Bezirksgruppe Schönbuch u.U.

Bezirksgruppe Schönbuch und Umgebung
in der Landesgruppe Südwest im Deutschen Retriever Club e.V.

 

 

    Ergebnisse und Bericht der Jugendprüfung am 12. September  in Horb 


Ergebnisse:

Nici vom Drestder Steenbarg G/H mit Franziska Böhland 197P

Bonniebrook´s Balintore Clyde G/R mit Gabi Weiland 210 P

Pootje aus Lühlsbusch L/R mit Birgit Graeff-Rau 232 P

Julie vom Walzenhof L/H mit Astrid Braun 239 P

Hocus Pocus van het Oosterhuis L/H mit Christian Weik 242 P

Notre Bijou Odile from Misty Veil G/H mit Claudia Liebermann-Birk 254 P

Bericht von Claudia Liebermann-Birk

Ein Bilderbuchwetter und ein tolles Gelände waren super Voraussetzungen für eine Jugendprüfung.

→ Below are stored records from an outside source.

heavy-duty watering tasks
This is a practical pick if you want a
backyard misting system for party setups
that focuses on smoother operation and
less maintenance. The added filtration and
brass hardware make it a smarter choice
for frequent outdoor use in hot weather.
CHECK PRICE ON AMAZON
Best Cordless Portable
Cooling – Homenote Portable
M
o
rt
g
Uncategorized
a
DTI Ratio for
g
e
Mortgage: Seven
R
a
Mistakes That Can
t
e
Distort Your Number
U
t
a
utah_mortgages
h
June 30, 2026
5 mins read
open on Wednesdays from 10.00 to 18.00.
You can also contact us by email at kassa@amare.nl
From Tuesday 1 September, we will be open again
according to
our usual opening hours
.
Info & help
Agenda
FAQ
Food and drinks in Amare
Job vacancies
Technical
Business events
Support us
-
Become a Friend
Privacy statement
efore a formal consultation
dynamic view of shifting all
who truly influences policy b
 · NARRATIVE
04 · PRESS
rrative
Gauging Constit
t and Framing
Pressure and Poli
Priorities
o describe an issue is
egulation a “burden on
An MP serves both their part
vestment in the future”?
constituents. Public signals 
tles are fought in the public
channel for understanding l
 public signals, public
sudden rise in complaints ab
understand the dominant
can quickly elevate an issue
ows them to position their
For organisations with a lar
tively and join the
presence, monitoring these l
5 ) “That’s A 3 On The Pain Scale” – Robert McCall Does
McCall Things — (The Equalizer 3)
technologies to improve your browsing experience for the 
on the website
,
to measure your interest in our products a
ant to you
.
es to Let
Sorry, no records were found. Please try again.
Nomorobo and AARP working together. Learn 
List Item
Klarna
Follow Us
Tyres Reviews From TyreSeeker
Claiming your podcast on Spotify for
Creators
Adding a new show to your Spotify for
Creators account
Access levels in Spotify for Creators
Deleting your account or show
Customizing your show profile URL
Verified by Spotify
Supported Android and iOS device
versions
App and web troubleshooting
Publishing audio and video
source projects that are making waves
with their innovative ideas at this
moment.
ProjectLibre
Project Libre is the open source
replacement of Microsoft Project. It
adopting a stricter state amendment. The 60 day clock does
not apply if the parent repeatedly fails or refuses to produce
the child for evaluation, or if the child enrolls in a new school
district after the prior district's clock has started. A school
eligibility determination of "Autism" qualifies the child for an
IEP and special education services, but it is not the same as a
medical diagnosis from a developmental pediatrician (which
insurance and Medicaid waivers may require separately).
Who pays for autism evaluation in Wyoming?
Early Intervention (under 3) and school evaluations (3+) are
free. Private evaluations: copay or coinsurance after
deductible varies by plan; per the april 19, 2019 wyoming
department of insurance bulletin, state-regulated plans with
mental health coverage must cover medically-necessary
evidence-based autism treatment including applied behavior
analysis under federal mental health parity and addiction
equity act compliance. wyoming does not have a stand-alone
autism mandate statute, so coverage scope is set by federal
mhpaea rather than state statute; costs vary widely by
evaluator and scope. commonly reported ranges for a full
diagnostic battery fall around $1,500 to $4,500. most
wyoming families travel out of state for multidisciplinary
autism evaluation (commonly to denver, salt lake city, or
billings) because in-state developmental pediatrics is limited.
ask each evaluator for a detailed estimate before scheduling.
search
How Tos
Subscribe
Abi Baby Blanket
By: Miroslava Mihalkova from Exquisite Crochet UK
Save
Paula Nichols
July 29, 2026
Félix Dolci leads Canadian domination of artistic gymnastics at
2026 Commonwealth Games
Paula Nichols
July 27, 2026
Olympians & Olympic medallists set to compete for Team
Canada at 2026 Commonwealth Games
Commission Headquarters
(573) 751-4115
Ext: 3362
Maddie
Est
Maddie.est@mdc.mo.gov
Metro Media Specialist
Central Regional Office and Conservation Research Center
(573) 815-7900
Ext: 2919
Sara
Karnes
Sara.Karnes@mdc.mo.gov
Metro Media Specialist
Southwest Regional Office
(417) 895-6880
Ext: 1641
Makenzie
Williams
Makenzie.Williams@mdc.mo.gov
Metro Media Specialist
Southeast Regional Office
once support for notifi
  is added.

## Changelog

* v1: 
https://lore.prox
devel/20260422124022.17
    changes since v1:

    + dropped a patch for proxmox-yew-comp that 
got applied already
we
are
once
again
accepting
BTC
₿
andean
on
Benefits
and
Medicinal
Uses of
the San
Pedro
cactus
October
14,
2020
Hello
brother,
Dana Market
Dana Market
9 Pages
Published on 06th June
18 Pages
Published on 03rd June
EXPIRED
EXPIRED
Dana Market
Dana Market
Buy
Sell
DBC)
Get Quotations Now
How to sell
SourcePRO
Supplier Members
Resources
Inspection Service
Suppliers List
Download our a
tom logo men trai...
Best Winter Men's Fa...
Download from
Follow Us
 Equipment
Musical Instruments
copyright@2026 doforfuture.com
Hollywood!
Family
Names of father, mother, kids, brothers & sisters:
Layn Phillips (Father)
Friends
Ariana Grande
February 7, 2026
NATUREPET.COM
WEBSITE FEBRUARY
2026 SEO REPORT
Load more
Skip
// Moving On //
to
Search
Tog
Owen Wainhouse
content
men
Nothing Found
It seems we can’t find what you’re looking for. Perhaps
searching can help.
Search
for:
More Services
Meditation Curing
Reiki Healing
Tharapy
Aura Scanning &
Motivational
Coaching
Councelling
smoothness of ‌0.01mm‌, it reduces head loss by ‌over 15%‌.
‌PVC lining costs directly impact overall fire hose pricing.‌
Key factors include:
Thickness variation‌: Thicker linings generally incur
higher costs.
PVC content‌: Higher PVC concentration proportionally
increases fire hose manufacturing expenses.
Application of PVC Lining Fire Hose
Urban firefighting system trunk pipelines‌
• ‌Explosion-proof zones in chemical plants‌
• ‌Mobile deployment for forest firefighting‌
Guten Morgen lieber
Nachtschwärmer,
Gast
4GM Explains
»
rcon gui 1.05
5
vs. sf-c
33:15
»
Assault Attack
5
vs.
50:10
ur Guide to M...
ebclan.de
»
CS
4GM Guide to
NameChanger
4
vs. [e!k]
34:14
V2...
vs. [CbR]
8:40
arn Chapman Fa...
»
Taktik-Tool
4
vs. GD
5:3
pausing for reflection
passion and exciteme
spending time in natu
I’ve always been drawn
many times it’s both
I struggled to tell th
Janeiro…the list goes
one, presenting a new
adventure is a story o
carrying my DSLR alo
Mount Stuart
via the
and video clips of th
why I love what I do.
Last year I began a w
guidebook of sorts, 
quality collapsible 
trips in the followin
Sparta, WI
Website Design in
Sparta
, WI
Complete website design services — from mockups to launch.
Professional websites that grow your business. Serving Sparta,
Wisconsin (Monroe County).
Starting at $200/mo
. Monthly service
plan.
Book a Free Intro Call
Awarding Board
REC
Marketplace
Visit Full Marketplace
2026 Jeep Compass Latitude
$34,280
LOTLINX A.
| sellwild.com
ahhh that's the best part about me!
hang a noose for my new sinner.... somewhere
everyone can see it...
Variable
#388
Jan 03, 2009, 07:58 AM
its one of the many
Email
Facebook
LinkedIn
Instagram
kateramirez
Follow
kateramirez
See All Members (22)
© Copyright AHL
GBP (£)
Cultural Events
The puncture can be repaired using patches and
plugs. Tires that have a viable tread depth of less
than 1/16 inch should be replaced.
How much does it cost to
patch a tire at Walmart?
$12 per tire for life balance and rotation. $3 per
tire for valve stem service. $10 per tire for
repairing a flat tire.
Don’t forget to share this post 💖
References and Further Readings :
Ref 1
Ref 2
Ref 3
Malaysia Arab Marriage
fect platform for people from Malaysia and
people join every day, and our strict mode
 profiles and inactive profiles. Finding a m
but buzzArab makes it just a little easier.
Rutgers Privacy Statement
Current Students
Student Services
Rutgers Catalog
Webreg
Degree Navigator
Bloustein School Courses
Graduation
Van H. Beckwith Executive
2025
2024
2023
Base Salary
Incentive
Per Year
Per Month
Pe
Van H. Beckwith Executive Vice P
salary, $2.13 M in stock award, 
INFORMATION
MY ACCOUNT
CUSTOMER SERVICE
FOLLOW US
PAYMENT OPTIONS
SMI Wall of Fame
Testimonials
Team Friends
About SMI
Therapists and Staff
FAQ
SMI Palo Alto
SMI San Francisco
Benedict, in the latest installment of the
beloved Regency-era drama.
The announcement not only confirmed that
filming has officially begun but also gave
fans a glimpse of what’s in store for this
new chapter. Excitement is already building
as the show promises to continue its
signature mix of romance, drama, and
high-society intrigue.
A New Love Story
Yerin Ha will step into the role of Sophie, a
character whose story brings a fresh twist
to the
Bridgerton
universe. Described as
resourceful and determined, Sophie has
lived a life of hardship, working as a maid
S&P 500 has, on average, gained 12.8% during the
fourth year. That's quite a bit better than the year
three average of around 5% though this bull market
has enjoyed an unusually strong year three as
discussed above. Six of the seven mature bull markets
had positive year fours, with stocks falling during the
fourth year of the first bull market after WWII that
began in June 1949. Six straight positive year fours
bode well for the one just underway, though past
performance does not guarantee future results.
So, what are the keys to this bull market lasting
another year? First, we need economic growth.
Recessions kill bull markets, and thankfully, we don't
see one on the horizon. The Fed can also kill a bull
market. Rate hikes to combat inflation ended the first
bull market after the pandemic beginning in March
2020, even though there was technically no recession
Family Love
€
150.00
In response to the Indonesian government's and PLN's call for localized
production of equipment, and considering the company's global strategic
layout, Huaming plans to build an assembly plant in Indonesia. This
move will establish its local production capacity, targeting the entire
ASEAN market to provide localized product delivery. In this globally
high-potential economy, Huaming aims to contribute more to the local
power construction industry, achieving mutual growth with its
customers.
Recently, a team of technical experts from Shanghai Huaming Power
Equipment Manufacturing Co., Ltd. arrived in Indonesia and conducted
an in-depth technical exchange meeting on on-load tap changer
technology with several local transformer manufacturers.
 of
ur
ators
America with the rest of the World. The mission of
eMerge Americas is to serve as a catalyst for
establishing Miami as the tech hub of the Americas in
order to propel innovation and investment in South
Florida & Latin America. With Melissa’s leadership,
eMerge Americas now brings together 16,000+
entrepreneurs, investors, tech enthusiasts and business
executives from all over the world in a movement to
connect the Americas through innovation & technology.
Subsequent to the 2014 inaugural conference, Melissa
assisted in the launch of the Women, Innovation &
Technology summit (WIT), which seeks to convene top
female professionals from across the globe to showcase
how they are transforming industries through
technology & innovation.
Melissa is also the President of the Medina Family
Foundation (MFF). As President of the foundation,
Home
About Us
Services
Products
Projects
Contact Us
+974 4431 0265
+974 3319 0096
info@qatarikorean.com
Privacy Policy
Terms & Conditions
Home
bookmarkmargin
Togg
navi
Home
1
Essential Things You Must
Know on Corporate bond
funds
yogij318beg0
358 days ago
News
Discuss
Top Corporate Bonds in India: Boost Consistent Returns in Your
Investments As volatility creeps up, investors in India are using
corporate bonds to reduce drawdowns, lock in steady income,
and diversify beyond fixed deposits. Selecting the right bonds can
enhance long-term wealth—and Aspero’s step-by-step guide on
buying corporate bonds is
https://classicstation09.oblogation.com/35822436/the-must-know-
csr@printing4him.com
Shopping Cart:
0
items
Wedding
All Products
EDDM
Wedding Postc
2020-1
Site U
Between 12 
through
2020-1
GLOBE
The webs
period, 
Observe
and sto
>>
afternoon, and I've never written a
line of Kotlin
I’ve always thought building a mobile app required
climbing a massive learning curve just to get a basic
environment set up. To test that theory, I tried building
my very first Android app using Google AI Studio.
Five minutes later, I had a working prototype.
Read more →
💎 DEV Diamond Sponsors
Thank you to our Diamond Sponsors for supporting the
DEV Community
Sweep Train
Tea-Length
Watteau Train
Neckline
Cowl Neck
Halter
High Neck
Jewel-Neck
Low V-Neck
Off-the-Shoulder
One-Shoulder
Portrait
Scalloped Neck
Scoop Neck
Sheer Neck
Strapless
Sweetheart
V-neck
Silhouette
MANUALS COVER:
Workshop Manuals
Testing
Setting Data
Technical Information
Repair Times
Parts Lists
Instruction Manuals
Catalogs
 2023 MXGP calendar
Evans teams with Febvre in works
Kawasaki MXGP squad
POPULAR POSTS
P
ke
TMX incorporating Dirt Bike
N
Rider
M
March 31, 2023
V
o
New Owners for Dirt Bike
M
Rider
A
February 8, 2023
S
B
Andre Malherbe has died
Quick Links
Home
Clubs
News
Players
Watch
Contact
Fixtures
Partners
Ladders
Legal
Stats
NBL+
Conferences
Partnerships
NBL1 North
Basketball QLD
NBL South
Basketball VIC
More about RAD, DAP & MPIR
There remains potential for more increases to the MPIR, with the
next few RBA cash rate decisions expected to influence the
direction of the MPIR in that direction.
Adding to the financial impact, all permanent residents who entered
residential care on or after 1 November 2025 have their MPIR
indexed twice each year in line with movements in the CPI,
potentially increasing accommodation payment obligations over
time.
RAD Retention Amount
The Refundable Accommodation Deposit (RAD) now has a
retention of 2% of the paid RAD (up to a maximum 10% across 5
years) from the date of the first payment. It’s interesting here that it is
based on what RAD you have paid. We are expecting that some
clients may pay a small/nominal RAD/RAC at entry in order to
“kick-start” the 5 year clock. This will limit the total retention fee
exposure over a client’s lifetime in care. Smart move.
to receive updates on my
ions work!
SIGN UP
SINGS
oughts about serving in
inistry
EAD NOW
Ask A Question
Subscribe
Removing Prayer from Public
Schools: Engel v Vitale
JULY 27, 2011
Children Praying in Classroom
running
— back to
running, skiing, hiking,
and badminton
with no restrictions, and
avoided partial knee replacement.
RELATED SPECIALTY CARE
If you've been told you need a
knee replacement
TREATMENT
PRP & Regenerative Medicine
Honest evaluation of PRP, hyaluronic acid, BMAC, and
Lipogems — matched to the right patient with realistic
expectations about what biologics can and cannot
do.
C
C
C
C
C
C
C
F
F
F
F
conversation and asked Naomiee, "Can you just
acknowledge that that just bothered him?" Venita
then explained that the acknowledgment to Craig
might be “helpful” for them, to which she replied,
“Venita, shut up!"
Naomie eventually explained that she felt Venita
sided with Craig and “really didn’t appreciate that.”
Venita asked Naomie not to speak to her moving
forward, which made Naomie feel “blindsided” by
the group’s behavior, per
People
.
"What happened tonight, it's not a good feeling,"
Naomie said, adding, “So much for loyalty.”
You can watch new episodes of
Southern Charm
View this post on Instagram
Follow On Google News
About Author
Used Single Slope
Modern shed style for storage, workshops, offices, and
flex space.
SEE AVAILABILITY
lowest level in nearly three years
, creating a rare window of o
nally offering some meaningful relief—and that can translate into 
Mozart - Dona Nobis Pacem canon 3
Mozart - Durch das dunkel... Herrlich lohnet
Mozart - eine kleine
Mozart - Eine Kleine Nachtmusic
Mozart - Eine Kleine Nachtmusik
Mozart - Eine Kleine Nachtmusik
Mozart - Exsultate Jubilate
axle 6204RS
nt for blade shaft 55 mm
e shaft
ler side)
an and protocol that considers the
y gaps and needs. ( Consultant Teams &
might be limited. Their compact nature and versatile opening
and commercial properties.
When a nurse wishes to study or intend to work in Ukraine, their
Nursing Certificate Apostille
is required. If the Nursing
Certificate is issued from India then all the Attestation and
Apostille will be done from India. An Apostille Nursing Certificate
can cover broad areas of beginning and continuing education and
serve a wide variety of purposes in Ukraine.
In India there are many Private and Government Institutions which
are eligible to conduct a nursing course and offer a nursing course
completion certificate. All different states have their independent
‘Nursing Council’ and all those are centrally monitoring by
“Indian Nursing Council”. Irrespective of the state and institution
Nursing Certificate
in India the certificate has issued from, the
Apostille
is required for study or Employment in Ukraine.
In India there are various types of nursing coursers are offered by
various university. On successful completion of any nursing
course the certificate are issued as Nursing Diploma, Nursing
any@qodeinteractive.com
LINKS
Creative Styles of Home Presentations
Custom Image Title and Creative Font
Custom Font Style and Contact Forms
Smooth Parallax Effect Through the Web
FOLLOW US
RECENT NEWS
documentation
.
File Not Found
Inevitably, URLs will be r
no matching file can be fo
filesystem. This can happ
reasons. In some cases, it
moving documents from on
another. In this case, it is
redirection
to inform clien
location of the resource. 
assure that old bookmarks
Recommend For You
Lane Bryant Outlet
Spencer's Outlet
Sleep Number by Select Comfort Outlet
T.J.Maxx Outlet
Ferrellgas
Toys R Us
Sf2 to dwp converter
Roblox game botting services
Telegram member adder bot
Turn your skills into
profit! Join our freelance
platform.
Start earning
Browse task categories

Die sechs Hundeführer verstanden sich auf Anhieb und so wurde neben dem Erledigen der Formalitäten schon geratscht und gefachsimpelt. Sonderleiter Frank Kienle begrüßte die Gespanne (drei Labis und drei Goldens) und verteilte schon mal erste Verpflegungsbeutel samt Losnummern.

Prüfungsleiter Klaus Schmidt stellte sein Richterteam mit Wolfgang Berger und Martin Eberle vor und dann ging‘s auch schon ans Gewässer. Die Aufgabe war nicht so leicht zu bewältigen, denn vor allem beim Ausstieg benötigten fast alle Hunde Hilfe von ihrem zweibeinigen Mitstreiter. Geschafft haben es letztendlich aber alle und zur Stärkung gab es gleich mal einen Kaffee und kleinen Imbiss aus dem reichhaltigen Angebot unseres Sonderleiters.

Etwas entfernt war das schön übersichtliche Gelände für die Haarwildschleppe. Sowohl bei der Schleppe als auch beim Walk-Up zeigte der eine oder andere zwar kleinere Schwächen aber alle arbeiteten erfolgreich.

Bevor die Schußfestigkeit der Hunde geprüft wurde -- kein Problem für die sechs Junghunde -- wurde der "Imbisswagen" von Frank Kienle neu sortiert (erstaunlich was in so ein Auto alles reinpasst). Mit leckerem frischem warmen Leberkäse gestärkt ging es einige Kilometer weiter in das Suchengebiet im Wald.

Dort mußten die Hunde wirklich noch mal Alles geben. Das Suchengebiet war nicht einfach und bei manchem Brombeerbewuchs gab es kein leichtes Durchkommen. Während jeweils ein Gespann bei der Arbeit war, bediente sich der Rest mit samt den Zuschauern mal wieder ... - natürlich am Imbisswagen -- diesmal mit Kaffee und Kuchen.

Jeder, der von der Frei-Verloren-Suche zurück kam, wurde mit Glückwünschen empfangen. Bestanden haben die JP/R alle sechs Gespanne.

Danke den Richtern für die aufmunternden Worte und die kleinen wertvollen Tipps, die wirklich gut taten, Wolfgang Berger für die Bereitstellung des Reviers und unserem Sonderleiter Frank Kienle für die unglaubliche Bewirtung (eigentlich sollte man bei so einer Prüfung eher an Gewicht verlieren).